Objective »
Please locate each line in the records below that contains the word "vena" and copy those lines out.

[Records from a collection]
########
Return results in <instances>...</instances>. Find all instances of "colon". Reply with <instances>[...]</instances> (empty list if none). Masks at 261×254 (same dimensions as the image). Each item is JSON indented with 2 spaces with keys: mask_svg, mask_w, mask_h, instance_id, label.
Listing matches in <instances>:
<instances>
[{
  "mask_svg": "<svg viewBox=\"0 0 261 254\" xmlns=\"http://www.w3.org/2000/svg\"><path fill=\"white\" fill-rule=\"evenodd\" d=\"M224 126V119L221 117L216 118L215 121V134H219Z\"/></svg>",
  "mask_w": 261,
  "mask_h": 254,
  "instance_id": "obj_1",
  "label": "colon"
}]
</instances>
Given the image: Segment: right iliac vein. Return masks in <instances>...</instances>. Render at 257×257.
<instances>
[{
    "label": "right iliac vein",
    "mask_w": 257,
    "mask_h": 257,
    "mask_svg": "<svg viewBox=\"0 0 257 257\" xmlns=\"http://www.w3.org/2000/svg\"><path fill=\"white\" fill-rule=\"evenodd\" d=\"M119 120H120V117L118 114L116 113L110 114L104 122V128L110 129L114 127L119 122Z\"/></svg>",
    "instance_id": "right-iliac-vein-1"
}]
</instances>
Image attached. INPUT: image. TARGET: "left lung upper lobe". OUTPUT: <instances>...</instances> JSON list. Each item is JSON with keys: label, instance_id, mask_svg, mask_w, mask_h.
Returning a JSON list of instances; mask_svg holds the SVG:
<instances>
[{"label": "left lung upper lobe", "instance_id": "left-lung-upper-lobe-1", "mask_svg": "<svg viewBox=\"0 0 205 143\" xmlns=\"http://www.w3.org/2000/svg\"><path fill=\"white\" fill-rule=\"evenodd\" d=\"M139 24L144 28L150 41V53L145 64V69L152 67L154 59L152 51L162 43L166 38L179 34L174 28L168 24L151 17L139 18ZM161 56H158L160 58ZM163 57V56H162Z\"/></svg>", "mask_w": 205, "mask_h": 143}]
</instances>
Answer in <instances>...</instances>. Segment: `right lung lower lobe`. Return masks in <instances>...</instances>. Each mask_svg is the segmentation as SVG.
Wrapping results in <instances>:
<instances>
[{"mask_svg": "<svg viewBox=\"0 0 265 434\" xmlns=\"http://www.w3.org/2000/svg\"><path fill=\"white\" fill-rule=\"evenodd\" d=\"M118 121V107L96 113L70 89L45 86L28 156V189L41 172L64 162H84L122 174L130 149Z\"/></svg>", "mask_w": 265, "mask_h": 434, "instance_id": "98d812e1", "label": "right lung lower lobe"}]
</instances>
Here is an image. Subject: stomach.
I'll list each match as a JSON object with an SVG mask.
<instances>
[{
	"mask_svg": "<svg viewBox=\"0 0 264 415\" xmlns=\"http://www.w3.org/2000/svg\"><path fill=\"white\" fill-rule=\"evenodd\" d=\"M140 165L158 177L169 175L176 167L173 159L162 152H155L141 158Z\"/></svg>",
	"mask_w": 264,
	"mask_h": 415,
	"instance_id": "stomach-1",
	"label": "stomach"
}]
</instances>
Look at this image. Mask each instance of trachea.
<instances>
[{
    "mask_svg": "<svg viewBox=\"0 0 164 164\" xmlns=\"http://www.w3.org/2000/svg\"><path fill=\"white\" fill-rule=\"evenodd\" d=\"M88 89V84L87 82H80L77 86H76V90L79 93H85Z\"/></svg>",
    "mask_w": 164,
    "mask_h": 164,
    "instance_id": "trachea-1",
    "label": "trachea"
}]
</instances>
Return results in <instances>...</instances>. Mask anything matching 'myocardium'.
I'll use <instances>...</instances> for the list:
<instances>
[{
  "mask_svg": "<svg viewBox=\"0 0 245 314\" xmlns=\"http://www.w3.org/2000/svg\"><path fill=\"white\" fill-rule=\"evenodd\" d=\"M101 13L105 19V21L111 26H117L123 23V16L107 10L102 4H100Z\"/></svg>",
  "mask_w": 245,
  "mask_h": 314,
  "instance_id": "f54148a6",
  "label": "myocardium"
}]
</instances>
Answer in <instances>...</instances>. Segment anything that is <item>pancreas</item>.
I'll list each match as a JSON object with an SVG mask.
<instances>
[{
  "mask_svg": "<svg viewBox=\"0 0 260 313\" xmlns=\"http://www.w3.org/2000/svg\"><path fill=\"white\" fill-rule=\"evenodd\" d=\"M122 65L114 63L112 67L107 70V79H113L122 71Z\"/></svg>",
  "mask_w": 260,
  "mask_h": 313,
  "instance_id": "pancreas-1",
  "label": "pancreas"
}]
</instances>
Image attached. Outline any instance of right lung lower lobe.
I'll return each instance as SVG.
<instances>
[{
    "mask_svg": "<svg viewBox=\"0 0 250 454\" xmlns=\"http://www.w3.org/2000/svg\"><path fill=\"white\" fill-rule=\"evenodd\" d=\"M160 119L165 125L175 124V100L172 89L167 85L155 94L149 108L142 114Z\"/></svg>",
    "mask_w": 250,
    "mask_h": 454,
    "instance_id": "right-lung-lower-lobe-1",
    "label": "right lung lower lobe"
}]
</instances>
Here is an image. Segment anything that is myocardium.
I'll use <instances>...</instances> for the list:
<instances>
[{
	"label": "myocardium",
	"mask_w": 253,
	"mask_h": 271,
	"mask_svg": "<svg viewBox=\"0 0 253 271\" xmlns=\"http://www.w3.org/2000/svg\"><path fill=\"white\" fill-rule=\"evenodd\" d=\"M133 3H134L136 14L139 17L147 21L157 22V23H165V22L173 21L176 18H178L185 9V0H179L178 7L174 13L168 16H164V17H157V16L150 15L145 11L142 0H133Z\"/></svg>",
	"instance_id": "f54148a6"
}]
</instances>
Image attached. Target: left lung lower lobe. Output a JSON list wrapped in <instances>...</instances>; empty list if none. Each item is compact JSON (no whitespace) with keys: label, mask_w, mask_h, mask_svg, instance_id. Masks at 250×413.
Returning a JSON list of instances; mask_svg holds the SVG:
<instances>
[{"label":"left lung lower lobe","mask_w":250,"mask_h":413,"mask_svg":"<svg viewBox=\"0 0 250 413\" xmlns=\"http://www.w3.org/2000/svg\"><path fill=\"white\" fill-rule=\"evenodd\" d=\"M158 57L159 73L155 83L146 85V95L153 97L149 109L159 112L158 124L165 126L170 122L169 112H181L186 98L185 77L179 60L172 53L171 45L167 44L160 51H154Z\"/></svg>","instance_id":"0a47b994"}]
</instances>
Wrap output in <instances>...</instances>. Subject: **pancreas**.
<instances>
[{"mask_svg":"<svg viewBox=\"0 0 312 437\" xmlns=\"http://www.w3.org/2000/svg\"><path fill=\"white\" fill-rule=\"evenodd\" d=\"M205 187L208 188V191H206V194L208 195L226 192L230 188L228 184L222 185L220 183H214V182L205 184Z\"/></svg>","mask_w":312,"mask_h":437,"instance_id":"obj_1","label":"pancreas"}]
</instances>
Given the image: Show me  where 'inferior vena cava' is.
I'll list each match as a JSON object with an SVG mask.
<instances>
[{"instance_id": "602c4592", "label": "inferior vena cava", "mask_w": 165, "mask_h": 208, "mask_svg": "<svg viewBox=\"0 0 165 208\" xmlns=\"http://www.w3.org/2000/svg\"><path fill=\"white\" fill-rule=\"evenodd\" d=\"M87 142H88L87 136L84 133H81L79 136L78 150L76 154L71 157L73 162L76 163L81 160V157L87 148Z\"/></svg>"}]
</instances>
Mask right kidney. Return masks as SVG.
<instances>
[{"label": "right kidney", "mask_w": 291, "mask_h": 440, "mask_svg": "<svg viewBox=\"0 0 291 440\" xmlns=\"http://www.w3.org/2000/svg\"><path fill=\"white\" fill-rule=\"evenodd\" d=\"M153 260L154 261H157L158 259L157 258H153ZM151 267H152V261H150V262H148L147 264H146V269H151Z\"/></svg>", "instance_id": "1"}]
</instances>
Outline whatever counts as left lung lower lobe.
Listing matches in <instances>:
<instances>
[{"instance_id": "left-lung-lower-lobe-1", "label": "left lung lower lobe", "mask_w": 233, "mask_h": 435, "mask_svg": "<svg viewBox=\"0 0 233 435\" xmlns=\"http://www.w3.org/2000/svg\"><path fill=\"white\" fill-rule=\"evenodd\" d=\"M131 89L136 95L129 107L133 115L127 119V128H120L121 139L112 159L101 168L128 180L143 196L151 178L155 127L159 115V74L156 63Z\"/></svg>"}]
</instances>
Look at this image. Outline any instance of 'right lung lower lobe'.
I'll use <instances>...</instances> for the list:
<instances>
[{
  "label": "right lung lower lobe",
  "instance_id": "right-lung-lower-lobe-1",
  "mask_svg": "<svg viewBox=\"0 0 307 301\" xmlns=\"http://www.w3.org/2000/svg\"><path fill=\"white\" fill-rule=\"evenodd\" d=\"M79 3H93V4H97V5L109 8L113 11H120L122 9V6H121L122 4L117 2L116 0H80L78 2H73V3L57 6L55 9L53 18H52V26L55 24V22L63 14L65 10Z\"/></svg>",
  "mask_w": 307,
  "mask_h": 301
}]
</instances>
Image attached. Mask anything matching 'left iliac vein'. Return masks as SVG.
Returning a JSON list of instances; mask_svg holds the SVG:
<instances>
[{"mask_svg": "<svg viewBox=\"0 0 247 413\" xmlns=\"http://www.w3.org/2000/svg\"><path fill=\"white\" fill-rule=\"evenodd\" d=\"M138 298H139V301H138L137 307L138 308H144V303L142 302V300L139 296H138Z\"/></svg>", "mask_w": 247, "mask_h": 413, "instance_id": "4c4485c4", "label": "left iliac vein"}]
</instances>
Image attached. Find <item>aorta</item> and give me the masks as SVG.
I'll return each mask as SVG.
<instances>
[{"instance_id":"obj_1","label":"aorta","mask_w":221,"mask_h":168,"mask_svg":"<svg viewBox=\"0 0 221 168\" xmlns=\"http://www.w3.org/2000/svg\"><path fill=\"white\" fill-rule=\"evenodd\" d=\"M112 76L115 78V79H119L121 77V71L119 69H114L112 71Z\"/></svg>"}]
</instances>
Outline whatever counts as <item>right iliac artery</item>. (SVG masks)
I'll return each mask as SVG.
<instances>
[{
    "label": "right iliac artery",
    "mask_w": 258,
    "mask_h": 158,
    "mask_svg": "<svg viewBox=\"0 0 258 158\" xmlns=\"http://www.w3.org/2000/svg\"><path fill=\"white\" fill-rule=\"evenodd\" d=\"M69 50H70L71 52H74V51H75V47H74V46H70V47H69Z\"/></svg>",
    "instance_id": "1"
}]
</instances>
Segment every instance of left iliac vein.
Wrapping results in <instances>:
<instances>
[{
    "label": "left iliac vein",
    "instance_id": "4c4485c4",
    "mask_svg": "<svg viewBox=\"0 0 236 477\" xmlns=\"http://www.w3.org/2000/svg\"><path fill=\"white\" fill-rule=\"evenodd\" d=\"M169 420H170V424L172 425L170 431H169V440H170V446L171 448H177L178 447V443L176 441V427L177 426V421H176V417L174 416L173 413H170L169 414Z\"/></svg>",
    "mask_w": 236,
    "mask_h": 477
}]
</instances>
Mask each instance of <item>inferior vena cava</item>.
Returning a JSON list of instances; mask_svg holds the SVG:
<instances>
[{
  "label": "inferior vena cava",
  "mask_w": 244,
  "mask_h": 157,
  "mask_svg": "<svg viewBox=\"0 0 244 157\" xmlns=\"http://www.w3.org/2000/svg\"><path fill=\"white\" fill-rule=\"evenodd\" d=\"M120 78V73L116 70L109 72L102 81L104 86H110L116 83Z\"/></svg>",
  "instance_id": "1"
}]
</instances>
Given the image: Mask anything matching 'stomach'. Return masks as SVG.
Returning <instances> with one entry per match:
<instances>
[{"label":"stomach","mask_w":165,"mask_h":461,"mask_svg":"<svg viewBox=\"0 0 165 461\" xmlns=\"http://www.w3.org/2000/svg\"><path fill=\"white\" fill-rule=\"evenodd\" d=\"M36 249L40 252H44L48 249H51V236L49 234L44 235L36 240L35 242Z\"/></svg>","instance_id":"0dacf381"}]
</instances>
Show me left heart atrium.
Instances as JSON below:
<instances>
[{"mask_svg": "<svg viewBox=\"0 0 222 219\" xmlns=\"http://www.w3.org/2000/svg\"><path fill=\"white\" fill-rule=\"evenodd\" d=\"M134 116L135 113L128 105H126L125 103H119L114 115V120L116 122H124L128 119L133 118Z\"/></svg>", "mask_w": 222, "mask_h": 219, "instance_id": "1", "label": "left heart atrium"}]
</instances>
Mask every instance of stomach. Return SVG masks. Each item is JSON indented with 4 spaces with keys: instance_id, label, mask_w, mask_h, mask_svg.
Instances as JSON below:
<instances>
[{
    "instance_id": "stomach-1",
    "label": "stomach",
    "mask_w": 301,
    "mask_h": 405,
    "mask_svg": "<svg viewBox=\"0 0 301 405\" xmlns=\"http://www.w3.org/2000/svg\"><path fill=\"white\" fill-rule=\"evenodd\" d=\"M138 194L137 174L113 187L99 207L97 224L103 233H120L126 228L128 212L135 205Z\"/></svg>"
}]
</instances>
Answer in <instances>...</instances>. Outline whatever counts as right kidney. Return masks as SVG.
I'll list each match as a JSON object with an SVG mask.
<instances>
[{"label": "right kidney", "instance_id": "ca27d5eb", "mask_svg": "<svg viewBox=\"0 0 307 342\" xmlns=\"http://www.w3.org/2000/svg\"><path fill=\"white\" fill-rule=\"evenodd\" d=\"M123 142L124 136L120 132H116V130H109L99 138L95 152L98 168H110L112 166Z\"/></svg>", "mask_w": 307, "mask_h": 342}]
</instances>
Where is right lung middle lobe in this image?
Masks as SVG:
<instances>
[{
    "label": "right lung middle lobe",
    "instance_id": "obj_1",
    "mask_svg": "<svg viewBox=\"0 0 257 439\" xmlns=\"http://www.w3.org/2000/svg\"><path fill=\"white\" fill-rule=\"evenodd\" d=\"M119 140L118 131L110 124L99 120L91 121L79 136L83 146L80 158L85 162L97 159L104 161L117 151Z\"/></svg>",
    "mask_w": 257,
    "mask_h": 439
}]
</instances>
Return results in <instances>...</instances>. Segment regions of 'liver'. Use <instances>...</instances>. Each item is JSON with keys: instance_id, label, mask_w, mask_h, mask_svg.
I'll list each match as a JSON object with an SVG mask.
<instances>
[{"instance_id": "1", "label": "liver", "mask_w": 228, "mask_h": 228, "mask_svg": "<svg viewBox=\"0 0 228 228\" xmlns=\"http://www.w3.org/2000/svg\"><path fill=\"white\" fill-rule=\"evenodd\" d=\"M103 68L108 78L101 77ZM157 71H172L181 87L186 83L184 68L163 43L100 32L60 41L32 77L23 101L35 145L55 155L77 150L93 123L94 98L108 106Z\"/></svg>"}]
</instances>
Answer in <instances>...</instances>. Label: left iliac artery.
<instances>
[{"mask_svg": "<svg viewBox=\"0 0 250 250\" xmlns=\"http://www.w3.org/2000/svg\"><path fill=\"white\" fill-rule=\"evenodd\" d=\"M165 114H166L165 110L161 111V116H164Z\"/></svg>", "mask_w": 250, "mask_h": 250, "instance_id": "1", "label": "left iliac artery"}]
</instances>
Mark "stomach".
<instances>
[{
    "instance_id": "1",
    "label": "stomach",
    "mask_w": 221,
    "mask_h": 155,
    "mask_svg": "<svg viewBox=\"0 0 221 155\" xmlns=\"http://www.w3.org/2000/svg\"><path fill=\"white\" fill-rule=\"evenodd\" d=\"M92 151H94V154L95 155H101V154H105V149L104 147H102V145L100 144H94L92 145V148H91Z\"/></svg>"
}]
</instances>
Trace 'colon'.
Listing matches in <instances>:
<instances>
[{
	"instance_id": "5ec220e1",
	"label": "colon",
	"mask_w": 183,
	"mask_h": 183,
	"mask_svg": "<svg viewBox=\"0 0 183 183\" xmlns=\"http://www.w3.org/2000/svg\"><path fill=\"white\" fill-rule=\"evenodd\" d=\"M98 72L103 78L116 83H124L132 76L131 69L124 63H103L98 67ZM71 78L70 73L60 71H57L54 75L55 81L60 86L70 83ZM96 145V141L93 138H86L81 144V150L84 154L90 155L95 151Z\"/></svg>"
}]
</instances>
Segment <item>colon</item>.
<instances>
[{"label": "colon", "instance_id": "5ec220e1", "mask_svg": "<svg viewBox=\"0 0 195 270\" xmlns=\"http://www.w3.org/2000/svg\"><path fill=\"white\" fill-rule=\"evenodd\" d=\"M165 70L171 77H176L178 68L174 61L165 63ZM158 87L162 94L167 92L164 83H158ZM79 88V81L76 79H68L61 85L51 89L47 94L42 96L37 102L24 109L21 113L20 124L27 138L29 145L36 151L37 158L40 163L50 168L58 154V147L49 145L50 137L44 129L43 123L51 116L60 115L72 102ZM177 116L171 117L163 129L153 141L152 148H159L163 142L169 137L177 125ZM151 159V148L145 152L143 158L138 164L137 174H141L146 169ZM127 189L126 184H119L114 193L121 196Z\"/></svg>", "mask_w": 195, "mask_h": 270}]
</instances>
########
Problem solution »
Given the image: Show me  where 'inferior vena cava' is.
[{"instance_id": "602c4592", "label": "inferior vena cava", "mask_w": 165, "mask_h": 208, "mask_svg": "<svg viewBox=\"0 0 165 208\" xmlns=\"http://www.w3.org/2000/svg\"><path fill=\"white\" fill-rule=\"evenodd\" d=\"M87 142H88L87 136L84 133H81L79 136L78 150L76 154L71 157L73 162L76 163L81 160V157L87 148Z\"/></svg>"}]
Mask each instance of <item>inferior vena cava</item>.
  "label": "inferior vena cava",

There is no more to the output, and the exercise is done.